Dear Community,
Environment
- OS: Oracle Linux 9
- OpenResty: v1.29.2.1 (ngx_lua-0.10.29R2, lua-resty-http v0.12)
- CrowdSec: v1.7.6-rpm-pragmatic-amd64-eacc8192
- CrowdSec OpenResty Bouncer: v1.1.1
- AppSec: enabled, crowdsecurity/virtual-patching + OWASP CRS v4.0.0 - out-of-band
- Traffic: ~4.5 million requests/week
Description
Under sustained high traffic, the OpenResty bouncer produces a large volume of AppSec timeout errors in the nginx error log, despite the AppSec engine itself processing requests well within the configured timeout thresholds.
grep -a "\[error\]" /path/to/nginx/error/log | sed -E 's/^.*\*[0-9]+ //' | cut -d',' -f1 | sort | sed 's/\([0-9]\{1,3\}\.\)\{3\}[0-9]\{1,3\}/<IP>/g' | uniq -c | sort -nr
3897 lua tcp socket read timed out
3897 [lua] crowdsec.lua:622: Allow(): AppSec check: timeout
3897 [lua] crowdsec.lua:541: AppSecCheck(): Fallback because of err: timeout
75 connect() failed (111: Connection refused)
72 [lua] crowdsec.lua:622: Allow(): AppSec check: connection refused
72 [lua] crowdsec.lua:541: AppSecCheck(): Fallback because of err: connection refused
3 [lua] live.lua:39: live_query(): failed to query LAPI http://<IP>:8080/v1/decisions?ip=<IP>: connection refused
3 [lua] crowdsec.lua:608: Allow(): [Crowdsec] bouncer error: request failed: connection refused
The same bouncer configuration on a low-traffic site (~5,000 requests/week) produces zero errors.
Evidence that AppSec engine latency is not the cause
Prometheus metrics from http://127.0.0.1:6060/metrics confirm the AppSec engine is processing requests well within timeout limits:
# APPSEC_PROCESS_TIMEOUT = 1000ms (default)
cs_appsec_inband_parsing_time_seconds_bucket{le="0.001"} = 2,956,008 # 99.75% of requests under 1ms
cs_appsec_inband_parsing_time_seconds_bucket{le="0.0025"} = 2,962,535 # 99.97% of requests under 2.5ms
cs_appsec_inband_parsing_time_seconds_count = 2,963,517
cs_appsec_inband_parsing_time_seconds_sum = 591s
# → average inband latency: ~0.2ms
The AppSec engine average inband latency is ~0.2ms against a 1000ms timeout.
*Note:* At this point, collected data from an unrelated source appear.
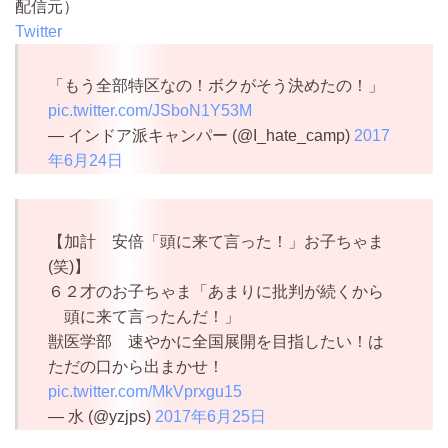
配信元）
Twitter
「もう全部特区なの！ボクがそう決めたの！」
pic.twitter.com/JSboN1Y53M
— インドア派キャンパー (@I_hate_camp)
2017
年6月24日
【加計 安倍「頭に来て言った！」お子ちゃま
(笑)】
６２才のお子ちゃま「あまりに批判が続くから
頭に来て言ったんだ！」
獣医学部 速やかに全国展開を目指したい！は
ただの口から出まかせ！
pic.twitter.com/MkVprxgu15
— 水 (@yzjps)
2017年6月25日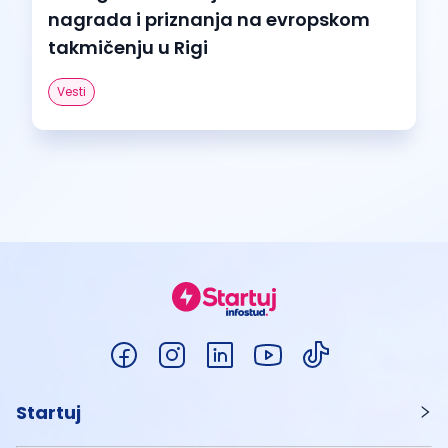
nagrada i priznanja na evropskom
takmičenju u Rigi
Vesti
Startuj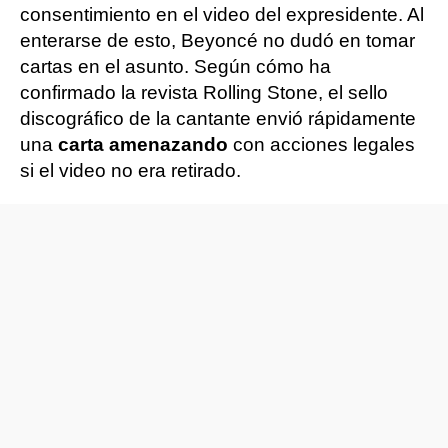
consentimiento en el video del expresidente. Al
enterarse de esto, Beyoncé no dudó en tomar
cartas en el asunto. Según cómo ha
confirmado la revista Rolling Stone, el sello
discográfico de la cantante envió rápidamente
una
carta amenazando
con acciones legales
si el video no era retirado.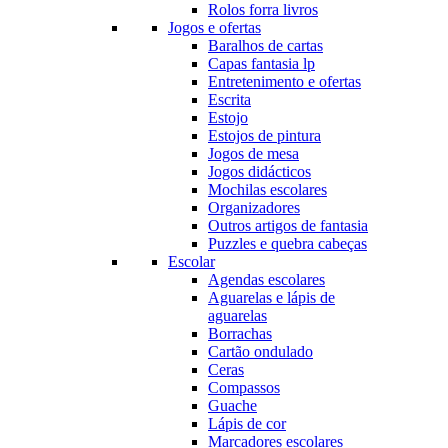
Rolos forra livros
Jogos e ofertas
Baralhos de cartas
Capas fantasia lp
Entretenimento e ofertas
Escrita
Estojo
Estojos de pintura
Jogos de mesa
Jogos didácticos
Mochilas escolares
Organizadores
Outros artigos de fantasia
Puzzles e quebra cabeças
Escolar
Agendas escolares
Aguarelas e lápis de
aguarelas
Borrachas
Cartão ondulado
Ceras
Compassos
Guache
Lápis de cor
Marcadores escolares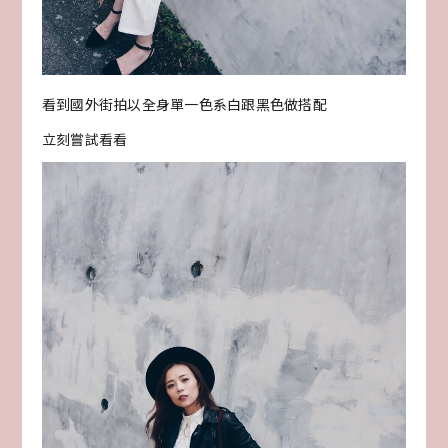
看到國外街拍以全身單一色系白跟黑色做搭配
立刻嘗試看看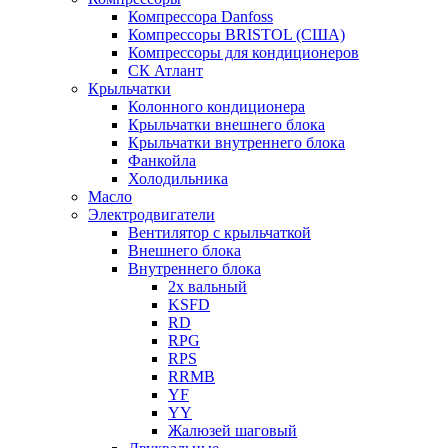
Компрессора Danfoss
Компрессоры BRISTOL (США)
Компрессоры для кондиционеров
СК Атлант
Крыльчатки
Колонного кондиционера
Крыльчатки внешнего блока
Крыльчатки внутреннего блока
Фанкойла
Холодильника
Масло
Электродвигатели
Вентилятор с крыльчаткой
Внешнего блока
Внутреннего блока
2х вальный
KSFD
RD
RPG
RPS
RRMB
YF
YY
Жалюзей шаговый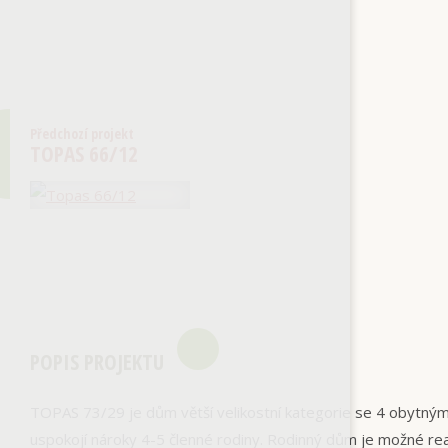
Předchozí projekt
TOPAS 66/12
POPIS PROJEKTU
TOPAS 73/29 je dům větší velikostní kategorie se 4 obytný
uspokojí nároky 4-5 členné rodiny. Rodinný dům je možné rea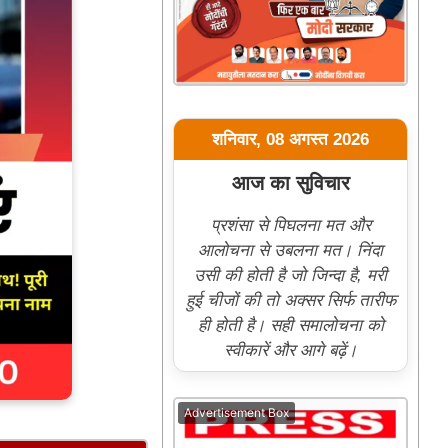
शनिवार, 08 अगस्त 2026
आज का सुविचार
प्रशंसा से पिघलना मत और
आलोचना से उबलना मत। निंदा
उसी की होती है जो जिन्दा है, मरी
हुई चीजों की तो अक्सर सिर्फ तारीफ
ही होती है। सही समालोचना को
स्वीकारें और आगे बढ़ें।
Advertisement Box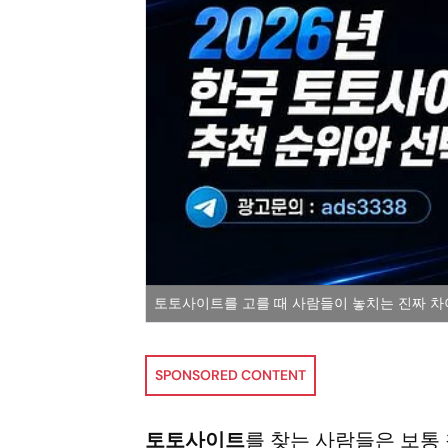
토토사이트를 고를 때 사람들이 놓치는 진짜 
SPONSORED CONTENT
토토사이트
를 찾는 사람들은 보통 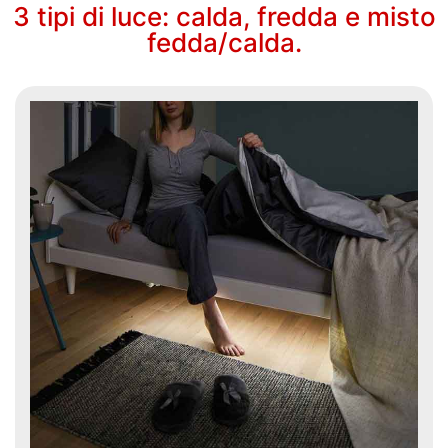
3 tipi di luce: calda, fredda e misto
fedda/calda.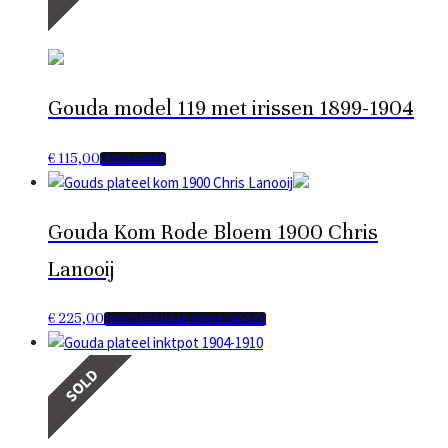
Gouda model 119 met irissen 1899-1904
€
115,00
LEES VERDER
Gouda Kom Rode Bloem 1900 Chris
Lanooij
€
225,00
TOEVOEGEN AAN WINKELWAGEN
SOLD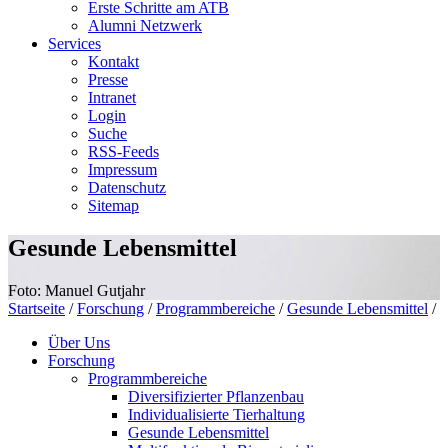
Erste Schritte am ATB
Alumni Netzwerk
Services
Kontakt
Presse
Intranet
Login
Suche
RSS-Feeds
Impressum
Datenschutz
Sitemap
Gesunde Lebensmittel
Foto: Manuel Gutjahr
Startseite
/
Forschung
/
Programmbereiche
/
Gesunde Lebensmittel
/
Über Uns
Forschung
Programmbereiche
Diversifizierter Pflanzenbau
Individualisierte Tierhaltung
Gesunde Lebensmittel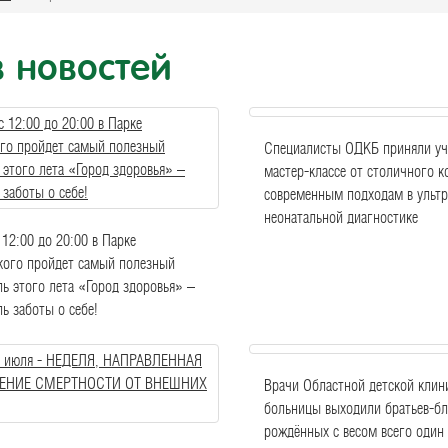
 новостей
Специалисты ОДКБ приняли уч
мастер-классе от столичного к
современным подходам в ультр
неонатальной диагностике
 12:00 до 20:00 в Парке
кого пройдет самый полезный
ь этого лета «Город здоровья» –
ь заботы о себе!
Врачи Областной детской клин
больницы выходили братьев-бл
рождённых с весом всего один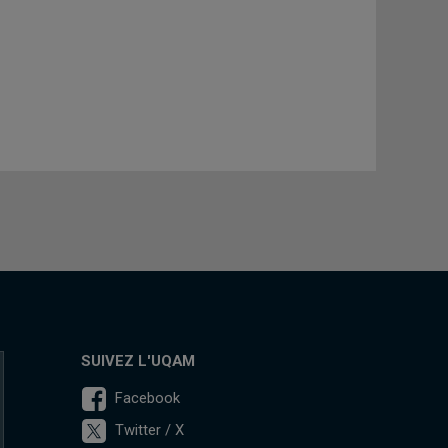
SUIVEZ L'UQAM
Facebook
Twitter / X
Rule evaluation time is not the bottleneck.
Steps to reproduce
- Deploy cs-openresty-bouncer with AppSec enabled
- Generate sustained traffic of ~80+ requests/second to the proxied application
- Observe
AppSec check: timeouterrors in the nginx error log, and as a result they are not processed by WAF
Expected behavior
~80+ requests/second are processed as they should be, without producing errors.
Additional context
- Bouncer config: all timeout values at defaults (
APPSEC_CONNECT_TIMEOUT=100,APPSEC_SEND_TIMEOUT=100,APPSEC_PROCESS_TIMEOUT=1000) - Increasing
worker_connectionsin nginx.conf did not resolve the issue
Could you please help to identify the root of the problem and fix?